Instructions for the task = In the copy, include exactly the lines from the one with "Cras cursus ligula" through the end of the data and no others, both ends kept, with every picture left out.

[Collected data entries]
++++++++++

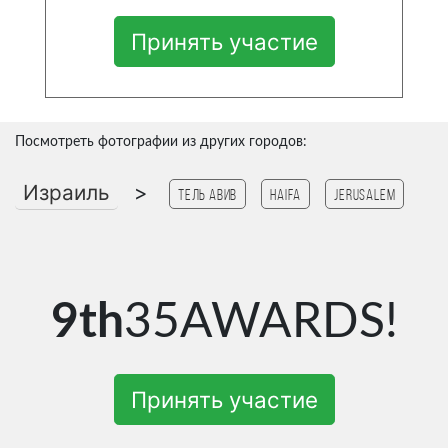
Принять участие
Посмотреть фотографии из других городов:
Израиль
>
Тель Авив
haifa
Jerusalem
9th
35AWARDS!
Принять участие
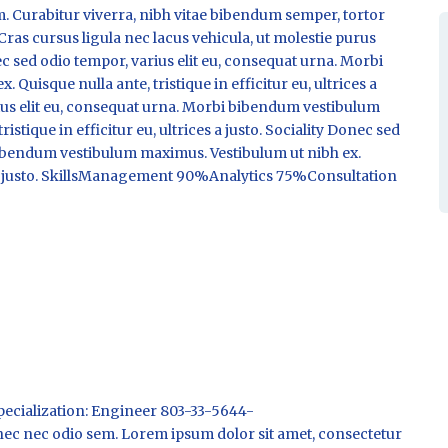
m. Curabitur viverra, nibh vitae bibendum semper, tortor
Cras cursus ligula nec lacus vehicula, ut molestie purus
ed odio tempor, varius elit eu, consequat urna. Morbi
uisque nulla ante, tristique in efficitur eu, ultrices a
ius elit eu, consequat urna. Morbi bibendum vestibulum
stique in efficitur eu, ultrices a justo. Sociality Donec sed
bibendum vestibulum maximus. Vestibulum ut nibh ex.
ces a justo. SkillsManagement 90%Analytics 75%Consultation
pecialization: Engineer 803-33-5644-
nec odio sem. Lorem ipsum dolor sit amet, consectetur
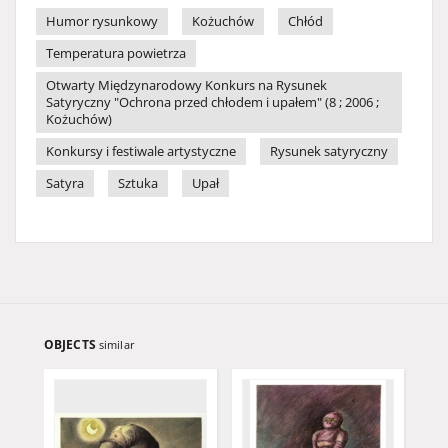
Humor rysunkowy
Kożuchów
Chłód
Temperatura powietrza
Otwarty Międzynarodowy Konkurs na Rysunek
Satyryczny "Ochrona przed chłodem i upałem" (8 ; 2006 ;
Kożuchów)
Konkursy i festiwale artystyczne
Rysunek satyryczny
Satyra
Sztuka
Upał
OBJECTS
similar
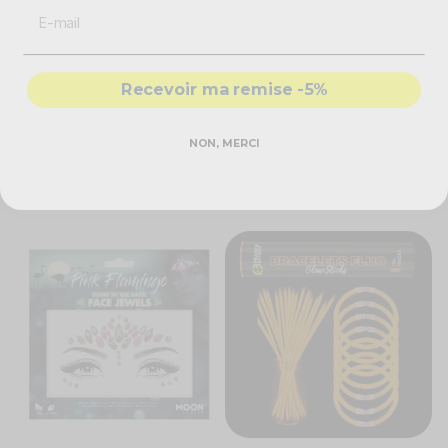
Caractéristiques techniques
Casquette sportive
Recevoir ma remise -5%
Couleur : orange
Effet : fluorescent
Réglages possibles
Taille unique
NON, MERCI
Vous aimerez aussi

++++++++++

Solution for this task =
Cras cursus ligula nec lacus vehicula, ut molestie purus
ed odio tempor, varius elit eu, consequat urna. Morbi
uisque nulla ante, tristique in efficitur eu, ultrices a
ius elit eu, consequat urna. Morbi bibendum vestibulum
stique in efficitur eu, ultrices a justo. Sociality Donec sed
bibendum vestibulum maximus. Vestibulum ut nibh ex.
ces a justo. SkillsManagement 90%Analytics 75%Consultation
pecialization: Engineer 803-33-5644-
nec odio sem. Lorem ipsum dolor sit amet, consectetur
Humor rysunkowy
Kożuchów
Chłód
Temperatura powietrza
Otwarty Międzynarodowy Konkurs na Rysunek
Satyryczny "Ochrona przed chłodem i upałem" (8 ; 2006 ;
Kożuchów)
Konkursy i festiwale artystyczne
Rysunek satyryczny
Satyra
Sztuka
Upał
OBJECTS
similar
Caractéristiques techniques
Casquette sportive
Recevoir ma remise -5%
Couleur : orange
Effet : fluorescent
Réglages possibles
Taille unique
NON, MERCI
Vous aimerez aussi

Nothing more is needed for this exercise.